GC coverage of libraries prepared with each of the three kits was compared. The ThruPLEX DNA-Seq Kit produced the most balanced GC coverage (Figure 3).

ThruPLEX DNA-seq libraries were then enriched using the Agilent ClearSeq Human DNA Kinome panel. In each case, the libraries were shown to be of high quality as evidenced by the data shown in Figure 4. Kinome coverage as measured by the depth of sequencing was sample dependent and sequenced at 40–50X coverage of the targeted panels. All samples had on-bait coverage greater than 70%.

FFPE samples can be extremely challenging to sequence. The variable degree of chemical damage introduced during the fixation process reduces the amount of "quality" material available to construct a library. To account for this, the standard ThruPLEX DNA-seq protocol was modified by increasing the input amount to 100 ng in this series of experiments. This allowed us to create libraries that were more diverse (80–240% higher library complexity) and contained fewer duplicates than other library preparation kits.

FFPE tissue blocks were obtained from the Cooperative Human Tissue Network (CHTN) from a variety of tissues (see table below) and included tumor tissue (Malignant) along with a matching normal control (normal tissue adjacent to the tumor, or NAT). Six months to one year prior to DNA extraction, the tissue had been fixed in 10% neutral buffered formalin for 12–24 hours before embedding in paraffin blocks. From these blocks, 20-μm thick sections were cut with a microtome, DNA was extracted using QIAamp DNA FFPE Tissue Kit (Qiagen), and each sample was visualized on a Bioanalyzer DNA chip (Agilent Technologies), quantitated by Qubit (Thermo Fisher Scientific), and sheared to an average size of 200 bp using a Covaris shearing instrument.

Libraries were prepared with 100 ng in triplicate using the ThruPLEX DNA-Seq Kit, the NEBNext Ultra DNA Library Preparation Kit (New England Biolabs), or the KAPA Hyper Preparation Kit (Kapa Biosystems). All kits were used following the manufacturer's instructions with the exception that input DNA was increased to 100 ng for the ThruPLEX DNA-Seq Kit (recommended input range 0.05–50 ng). Pooled libraries were sequenced on an Illumina NextSeq® 500 in 2 x 76 bp paired-end runs. Sequence data was analyzed with the Picard Pipeline1 on DNAnexus. Briefly, reads were aligned to the human genome, hg19, using Burrows-Wheeler Algorithm2, BWA-MEM (Li and Durbin), to generate BAM files. Reads were then down-sampled to 2.7M read pairs across all samples. Picard Mark Duplicates (Picard) was used to count duplicate reads and estimate library diversity (Estimated Library Size), and Picard Collect GC Metrics was used to determine biases based on sequence GC content.

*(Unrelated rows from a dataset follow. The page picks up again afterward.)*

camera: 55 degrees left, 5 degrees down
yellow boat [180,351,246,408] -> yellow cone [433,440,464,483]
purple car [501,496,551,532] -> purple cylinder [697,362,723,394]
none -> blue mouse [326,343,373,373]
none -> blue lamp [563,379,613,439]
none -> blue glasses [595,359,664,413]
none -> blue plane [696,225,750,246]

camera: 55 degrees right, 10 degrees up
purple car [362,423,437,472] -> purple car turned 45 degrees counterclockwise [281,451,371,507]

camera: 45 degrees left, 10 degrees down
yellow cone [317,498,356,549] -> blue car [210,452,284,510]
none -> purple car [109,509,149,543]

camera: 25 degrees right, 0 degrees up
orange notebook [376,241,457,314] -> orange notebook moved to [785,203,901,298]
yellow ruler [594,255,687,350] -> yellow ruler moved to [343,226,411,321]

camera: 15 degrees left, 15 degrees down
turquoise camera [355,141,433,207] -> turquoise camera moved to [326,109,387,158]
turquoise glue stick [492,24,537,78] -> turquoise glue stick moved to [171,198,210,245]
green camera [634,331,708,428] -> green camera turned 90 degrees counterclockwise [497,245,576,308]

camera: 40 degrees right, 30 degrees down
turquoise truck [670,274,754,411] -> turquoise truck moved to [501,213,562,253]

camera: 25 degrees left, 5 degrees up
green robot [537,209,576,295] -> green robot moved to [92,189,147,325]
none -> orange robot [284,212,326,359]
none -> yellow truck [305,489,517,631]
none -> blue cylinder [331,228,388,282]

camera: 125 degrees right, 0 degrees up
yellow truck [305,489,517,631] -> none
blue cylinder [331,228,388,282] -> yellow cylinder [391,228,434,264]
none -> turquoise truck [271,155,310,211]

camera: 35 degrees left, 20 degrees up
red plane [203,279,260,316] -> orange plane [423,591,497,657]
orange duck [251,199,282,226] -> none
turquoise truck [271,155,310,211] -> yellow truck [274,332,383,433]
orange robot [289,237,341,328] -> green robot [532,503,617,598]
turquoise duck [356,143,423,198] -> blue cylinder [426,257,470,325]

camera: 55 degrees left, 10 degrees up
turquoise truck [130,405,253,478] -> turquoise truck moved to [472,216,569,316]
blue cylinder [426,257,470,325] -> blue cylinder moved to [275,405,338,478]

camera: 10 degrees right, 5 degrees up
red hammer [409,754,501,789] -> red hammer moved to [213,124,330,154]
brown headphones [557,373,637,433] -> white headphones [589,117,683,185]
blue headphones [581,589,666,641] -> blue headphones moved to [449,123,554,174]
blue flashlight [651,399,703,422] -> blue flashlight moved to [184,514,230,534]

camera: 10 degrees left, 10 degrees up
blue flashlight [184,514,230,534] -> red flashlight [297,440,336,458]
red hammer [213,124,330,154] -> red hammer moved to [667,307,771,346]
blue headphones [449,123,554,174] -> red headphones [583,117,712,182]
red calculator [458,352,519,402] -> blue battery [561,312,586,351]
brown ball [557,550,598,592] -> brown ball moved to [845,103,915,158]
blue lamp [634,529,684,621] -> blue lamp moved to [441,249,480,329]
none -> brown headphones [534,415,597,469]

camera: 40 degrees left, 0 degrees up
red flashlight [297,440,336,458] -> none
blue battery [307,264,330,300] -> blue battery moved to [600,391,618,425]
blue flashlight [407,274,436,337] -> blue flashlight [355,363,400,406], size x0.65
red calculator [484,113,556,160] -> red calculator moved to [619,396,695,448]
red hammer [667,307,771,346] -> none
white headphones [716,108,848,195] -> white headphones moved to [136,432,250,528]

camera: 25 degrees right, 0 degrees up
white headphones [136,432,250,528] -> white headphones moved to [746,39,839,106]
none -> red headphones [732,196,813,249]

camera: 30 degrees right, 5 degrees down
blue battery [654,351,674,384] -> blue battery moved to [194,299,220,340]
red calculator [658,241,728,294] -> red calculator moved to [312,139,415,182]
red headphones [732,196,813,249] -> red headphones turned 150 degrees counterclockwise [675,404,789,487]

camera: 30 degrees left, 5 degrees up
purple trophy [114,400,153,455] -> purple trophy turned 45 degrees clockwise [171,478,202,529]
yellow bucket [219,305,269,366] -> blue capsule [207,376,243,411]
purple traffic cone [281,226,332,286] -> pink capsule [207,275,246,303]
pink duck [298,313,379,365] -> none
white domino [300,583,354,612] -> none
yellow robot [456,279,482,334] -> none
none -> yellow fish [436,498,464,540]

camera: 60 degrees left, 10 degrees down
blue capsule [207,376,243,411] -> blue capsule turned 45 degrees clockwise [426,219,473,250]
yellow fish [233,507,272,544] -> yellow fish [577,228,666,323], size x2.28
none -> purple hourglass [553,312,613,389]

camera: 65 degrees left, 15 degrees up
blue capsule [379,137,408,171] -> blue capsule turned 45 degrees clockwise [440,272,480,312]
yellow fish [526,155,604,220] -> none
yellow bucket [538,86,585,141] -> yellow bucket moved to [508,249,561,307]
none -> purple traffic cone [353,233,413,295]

ThruPLEX DNA-seq libraries were then subjected to an enrichment step using Agilent ClearSeq Human DNA Kinome panel (~3.2 Mbp) with the Agilent SureSelect^XT2 target enrichment kit. Briefly, libraries generated with 100 ng (triplicate) from FFPE samples 4, 6, 7, 8, and 9 (15 total libraries) were pooled and used for capture following our SureSelect^XT2 integration protocol. The captured libraries were sequenced on the Illumina NextSeq 500 (2 x 76 mid-output reagent kit). A first low-pass run of all samples was downsampled to 2.7M reads. Deeper sequencing of a subset (1, 3, and 4) was downsampled to 30M reads to more accurately measure the key metrics. For kinome enrichment data, Picard CalculateHsMetrics was used to determine capture quality metrics after mapping with BWA-MEM.

Broad Institute. Picard Tools - A set of command line tools (in Java) for manipulating high-throughput sequencing (HTS) data and formats such as SAM/BAM/CRAM and VCF. http://broadinstitute.github.io/picard/

Li, H. & Durbin, R. Fast and accurate short read alignment with Burrows-Wheeler transform. Bioinformatics 25, 1754–1760 (2009).